Answered by:
Visual studio support for URLs beginning with double slash

Question
-
User900589780 posted
I've noticed that visual studion doesn't support // in url, how can be fixed?
intellisence doens't recognizes images starting with //, so i can't see images in design time. If you make an asp.net page with a simple link like this //www.gravatar.com/avatar/58d6288901cd329ee65e5f4b39ec18fd?s=32&d=identicon&r=PG you can't see the image in design time
Thursday, April 18, 2013 6:00 AM
Answers
-
User1908258526 posted
i think you are wrong, infact double slash is a standard standard §4.2. RFC 3986Actually its the opposite. If you check RFC 3686 you can read for yourself that a URI needs to begin with a scheme, the next part is the path, and a path can start with a double slash. See section 3.1.
However, a scheme only consists of letters.
The only time a double slash can be used is when working with authorities, but that's not what you're doing up there.
- Marked as answer by Anonymous Thursday, October 7, 2021 12:00 AM
Monday, April 22, 2013 9:46 PM
All replies
-
User1908258526 posted
I'm not too sure what you're getting at here.

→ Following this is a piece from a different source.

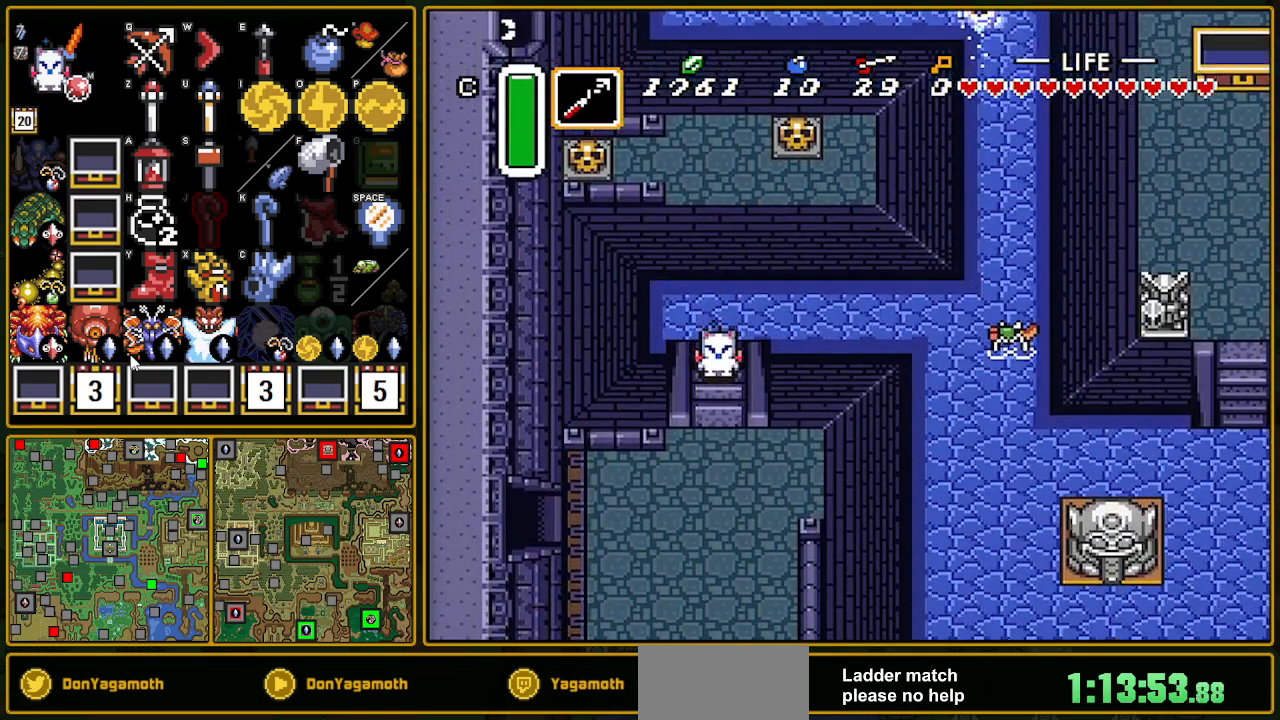
{"buttons": ["DPAD_DOWN", "DPAD_LEFT"], "events": [[150, "DPAD_LEFT", "down"]]}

intellisence doens't recognizes images starting with //, so i can't see images in design time.Most likely because anything starting with // is not a proper URI. At the very least you'd use http://www.gravatar.. etc. to address the picture in question.
And sure; if you try to use the address which solely starts with // in a browser like Internet Explorer then it'll work. That's not because its a valid URL, but because Explorer auto-corrected your mistake. If the image has loaded you'll notice that the URL displayed in the location bar will now list http:// as it should have from the start.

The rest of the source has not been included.